FOCS 2013 Recaps, Part 2

We continue our FOCS 2013 recaps (Part 1) with recaps by Clément (a guest blogger from Columbia) and Michael.

Clément Canonne on Learning sums of independent integer random variables by Constantinos Daskalakis, Ilias Diakonikolas, Ryan O’Donnell, Rocco Servedio, and Li-Yang Tan.

Background: the problem of inferring the distribution of some data, given only random elements sampled from it, is a fundamental and longstanding question in statistics, science, life and most likely even more. Although a recent line of work in the TCS community has helped understanding this question, the general case — \epsilon-approximating an unknown distribution on n elements, with no assumption on it — is well-known to be (a) hard, and (b) hard (that is, \Theta(n/\epsilon^2) samples needed, and well… n is big). For this reason, a lot of focus has been drawn to the study of particular, “natural” types of distributions that may arise: e.g, mixtures of well-known distributions, or distributions with some promise on their “shape” (monotone, unimodal, log-concave…) the hope being to do better, or to prove one can’t.

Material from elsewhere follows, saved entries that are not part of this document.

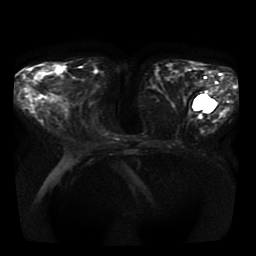
Breast MRI, one axial slice. Position 16 of 41 along the scan axis. Diffusion-weighted series; image 2 of 4 stored at this slice position (different b-values; order by instance number). 1.5 T. 5 mm slice thickness. 256 × 256 image matrix, field of view 350 × 350 mm. Female patient.
Outlined on this slice (expert manual segmentation):
- tumour on diffusion-weighted imaging: bounding box [x1, y1, x2, y2] px = [27, 69, 41, 82]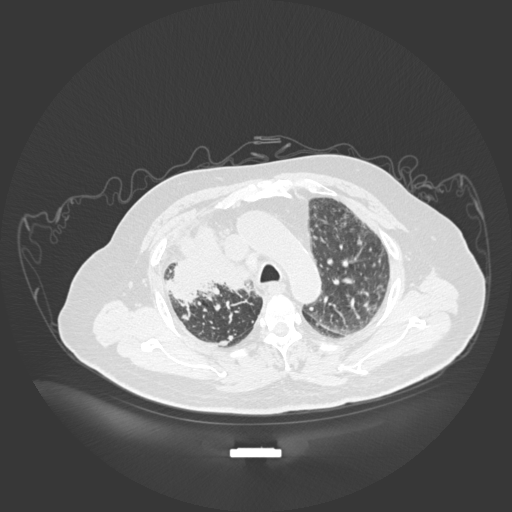
Chest CT, one axial slice; 120 kVp; lung window (W 1500 / L -600 HU); 512 × 512 image matrix, field of view 500 × 500 mm. Patient: male, 69 years. From the clinical record (not read from this slice): clinical TNM (as recorded): T4 N3 M1.
Outlined on this slice (bounding box drawn by a radiologist):
- lung tumour (recorded histology: adenocarcinoma): box from (x=168, y=221) to (x=251, y=307) px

For instance, take a biased coin. For quite a few decades, it’s been known that estimating the bias to \pm\epsilon accuracy required \Theta(1/\epsilon^2) samples. What about a sum of n independent coins, each of them with their own bias†? Odd as it may seem, up till last year a non-trivial upper bound was not known [DDS12] — it turns out that for this sort of random variables, O(1/\epsilon^3) samples are enough.

(a quick note here: of course, learning the n different biases would require a dependence on n; the problem here is to approximate the density of the distribution, i.e. come up with any type of distribution which is statistically close to the unknown one)

In this talk, Li-Yang presented an exciting result for an even more general class of distributions, glamorously named kSIIRV. If you remember the example two paragraphs above, there was a sum of n differently-biased biased coins; now, replace the coins by dice — biased dice, each different, each with k faces. To get an outcome, you throw them all, sum everything, and only remember the sum. More formally, a k-sum of integer-valued independent random variables is of the form S = X_1+\dots + X_n, where the X_j‘s are arbitrary independent random variables taking value in \{0,\dots,k-1\} (think of k as a small constant, e.g. 20 or 10^{47}). The question they ask is not can we learn the distribution of S? (yes, of course: \Theta(kn/\epsilon^2)) but rather can we learn this distribution with o(n) samples?. And — surprisingly — the answer is yes. In more details: you can learn k-SIIRVs in time and sample complexity \mathrm{poly}(k,1/\epsilon) independent of n. You can throw as many dice as you want!

A first observation: it’s not obvious. Intuitively, one may think something along the lines of “sure! we can do it with k=2 (the Poisson Binomial Distribution result mentioned below), let’s just generalize to k=k“. Turns out it does not work that well — a PBD is still nice (i.e., unimodal, log-concave, well-behaved): even a 3-SIIRV can be a nightmare (\Omega(1)-far from unimodal, \Omega(1)-far from log-concave, \Omega(1)-far from anything you wish for). So they came up with something else, and proved the following key result: if S is a k-SIIRV, it can essentially be decomposed asS \approx cZ + Y where Z is a discrete Gaussian with the “right” mean, Y is a k-sparse (“nice”) random variable, and c\in[k-1] is an integer. With this characterization in hand, the learning algorithm essentially follows: for all possible choices of c, try to learn the corresponding Z and Y; this yields a pool of k candidates for the final hypothesis, one of them at least being good. Now let them fight, pick the winner.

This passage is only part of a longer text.